*Action item:* Express the data as a JSON list of strings, one string per line and no blank lines, beginning with the line containing "<strong>Dr. Adam Back:</strong>  And" and continuing to the end of the data.

*** Available records

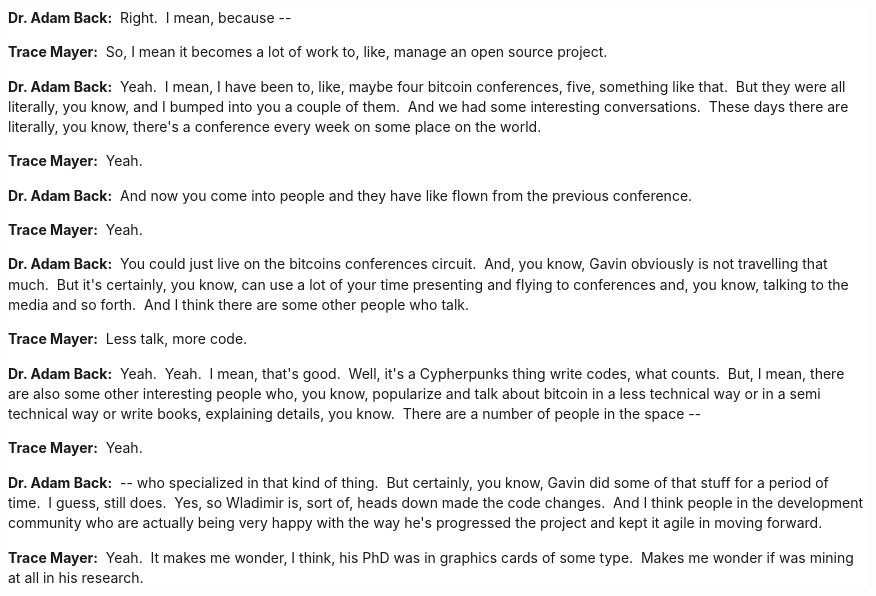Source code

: <strong>Dr. Adam Back:</strong>  Right.  I mean, because --

<p>

<strong>Trace Mayer:</strong>  So, I mean it becomes a lot of work to, like, manage an open source project.

<p>

<strong>Dr. Adam Back:</strong>  Yeah.  I mean, I have been to, like, maybe four bitcoin conferences, five, something like that.  But they were all literally, you know, and I bumped into you a couple of them.  And we had some interesting conversations.  These days there are literally, you know, there's a conference every week on some place on the world.

<p>

<strong>Trace Mayer:</strong>  Yeah.

<p>

<strong>Dr. Adam Back:</strong>  And now you come into people and they have like flown from the previous conference.

<p>

<strong>Trace Mayer:</strong>  Yeah.

<p>

<strong>Dr. Adam Back:</strong>  You could just live on the bitcoins conferences circuit.  And, you know, Gavin obviously is not travelling that much.  But it's certainly, you know, can use a lot of your time presenting and flying to conferences and, you know, talking to the media and so forth.  And I think there are some other people who talk.

<p>

<strong>Trace Mayer:</strong>  Less talk, more code.

<p>

<strong>Dr. Adam Back:</strong>  Yeah.  Yeah.  I mean, that's good.  Well, it's a Cypherpunks thing write codes, what counts.  But, I mean, there are also some other interesting people who, you know, popularize and talk about bitcoin in a less technical way or in a semi technical way or write books, explaining details, you know.  There are a number of people in the space --

<p>

<strong>Trace Mayer:</strong>  Yeah.

<p>

<strong>Dr. Adam Back:</strong>  -- who specialized in that kind of thing.  But certainly, you know, Gavin did some of that stuff for a period of time.  I guess, still does.  Yes, so Wladimir is, sort of, heads down made the code changes.  And I think people in the development community who are actually being very happy with the way he's progressed the project and kept it agile in moving forward.

<p>

<strong>Trace Mayer:</strong>  Yeah.  It makes me wonder, I think, his PhD was in graphics cards of some type.  Makes me wonder if was mining at all in his research.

******

*Task output:*
[
  "<strong>Dr. Adam Back:</strong>  And now you come into people and they have like flown from the previous conference.",
  "<p>",
  "<strong>Trace Mayer:</strong>  Yeah.",
  "<p>",
  "<strong>Dr. Adam Back:</strong>  You could just live on the bitcoins conferences circuit.  And, you know, Gavin obviously is not travelling that much.  But it's certainly, you know, can use a lot of your time presenting and flying to conferences and, you know, talking to the media and so forth.  And I think there are some other people who talk.",
  "<p>",
  "<strong>Trace Mayer:</strong>  Less talk, more code.",
  "<p>",
  "<strong>Dr. Adam Back:</strong>  Yeah.  Yeah.  I mean, that's good.  Well, it's a Cypherpunks thing write codes, what counts.  But, I mean, there are also some other interesting people who, you know, popularize and talk about bitcoin in a less technical way or in a semi technical way or write books, explaining details, you know.  There are a number of people in the space --",
  "<p>",
  "<strong>Trace Mayer:</strong>  Yeah.",
  "<p>",
  "<strong>Dr. Adam Back:</strong>  -- who specialized in that kind of thing.  But certainly, you know, Gavin did some of that stuff for a period of time.  I guess, still does.  Yes, so Wladimir is, sort of, heads down made the code changes.  And I think people in the development community who are actually being very happy with the way he's progressed the project and kept it agile in moving forward.",
  "<p>",
  "<strong>Trace Mayer:</strong>  Yeah.  It makes me wonder, I think, his PhD was in graphics cards of some type.  Makes me wonder if was mining at all in his research."
]